### WHAT THE TASK REQUIRES
Quote the passage of the Timothy Caswall article starting with "Timothy Caswall (c." and going on through "wound was healed.", word for word.

= Timothy Caswall =

Timothy Caswall (c. 1733–1802) was a British Army officer and politician who sat in the House of Commons between 1761 and 1789.

==Early life==
Caswall was the son of George Caswall of London and Weybridge, son of Sir George Caswall an MP and banker. He joined the army in the 2nd Foot Guards (Coldstreams) and was Ensign in 1750 and lieutenant and captain in 1756. In 1758 at the Battle of St. Cast, he was wounded with both legs broken by a cannonball. After being taken prisoner, he was held at St Malo languishing in great pain for four months. He was then brought back to England at great expense, where his wound was healed.

==Political career==
Caswall applied for promotion in the army or a government post but obtained neither. In the 1761 general election he was returned unopposed as Member of Parliament for Hertford on the interest of Nathaniel Brassey, his uncle. He continued to seek a salaried government post, but having sold his commission in the army in 1762, he disqualified himself in the King’s opinion. He married Mary Constantia Rolt on 28 January 1762, daughter and heir of Thomas Rolt of Sacombe Park. Mary's brother Captain Thomas Rolt (1st Foot Guards) the only son of Thomas Rolt, died at the battle at the Battle of St. Cast.

### DATA SHOWN

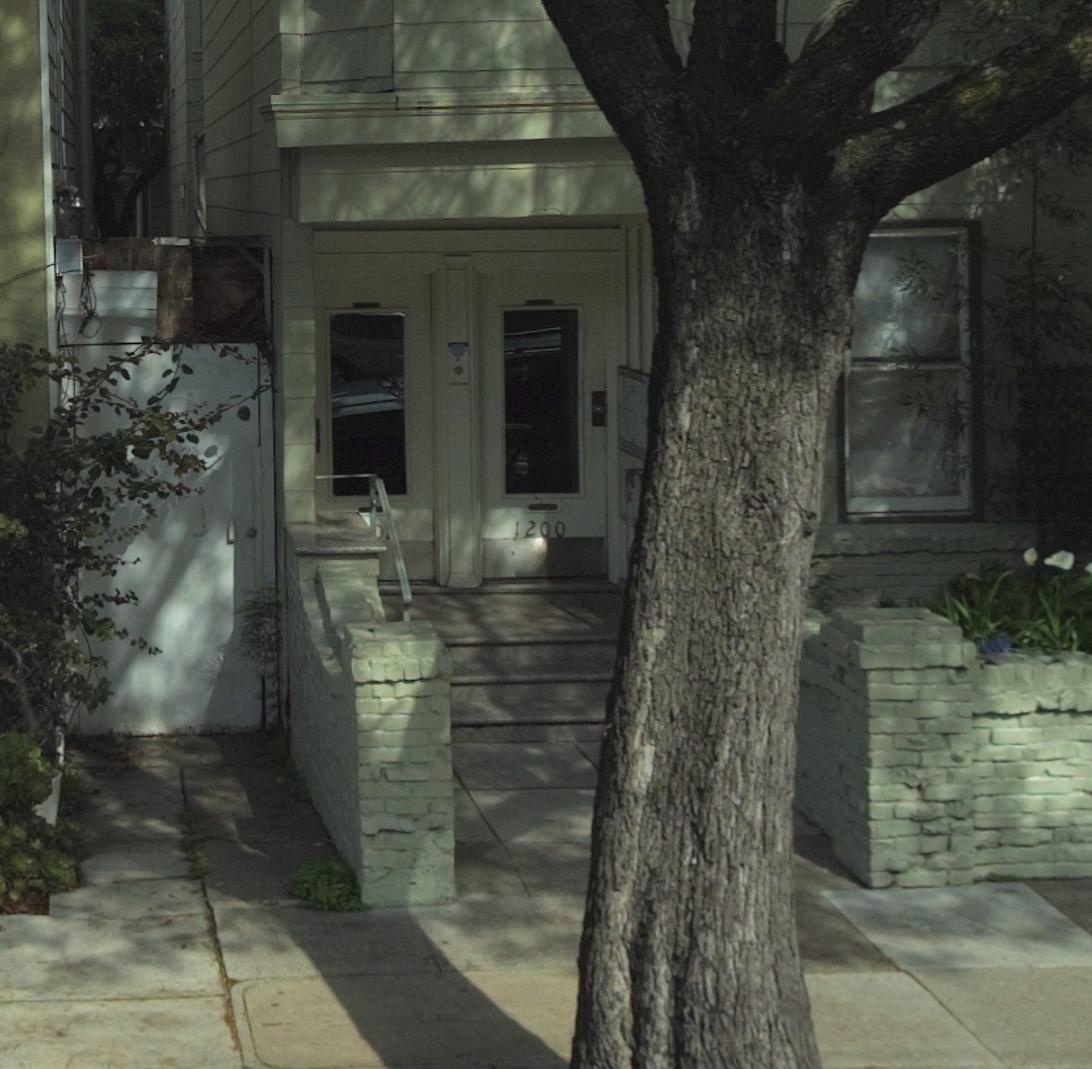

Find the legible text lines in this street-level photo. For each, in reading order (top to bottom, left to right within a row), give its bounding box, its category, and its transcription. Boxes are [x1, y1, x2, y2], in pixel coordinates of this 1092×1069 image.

### EXERCISE ANSWER
Timothy Caswall (c. 1733–1802) was a British Army officer and politician who sat in the House of Commons between 1761 and 1789.

==Early life==
Caswall was the son of George Caswall of London and Weybridge, son of Sir George Caswall an MP and banker. He joined the army in the 2nd Foot Guards (Coldstreams) and was Ensign in 1750 and lieutenant and captain in 1756. In 1758 at the Battle of St. Cast, he was wounded with both legs broken by a cannonball. After being taken prisoner, he was held at St Malo languishing in great pain for four months. He was then brought back to England at great expense, where his wound was healed.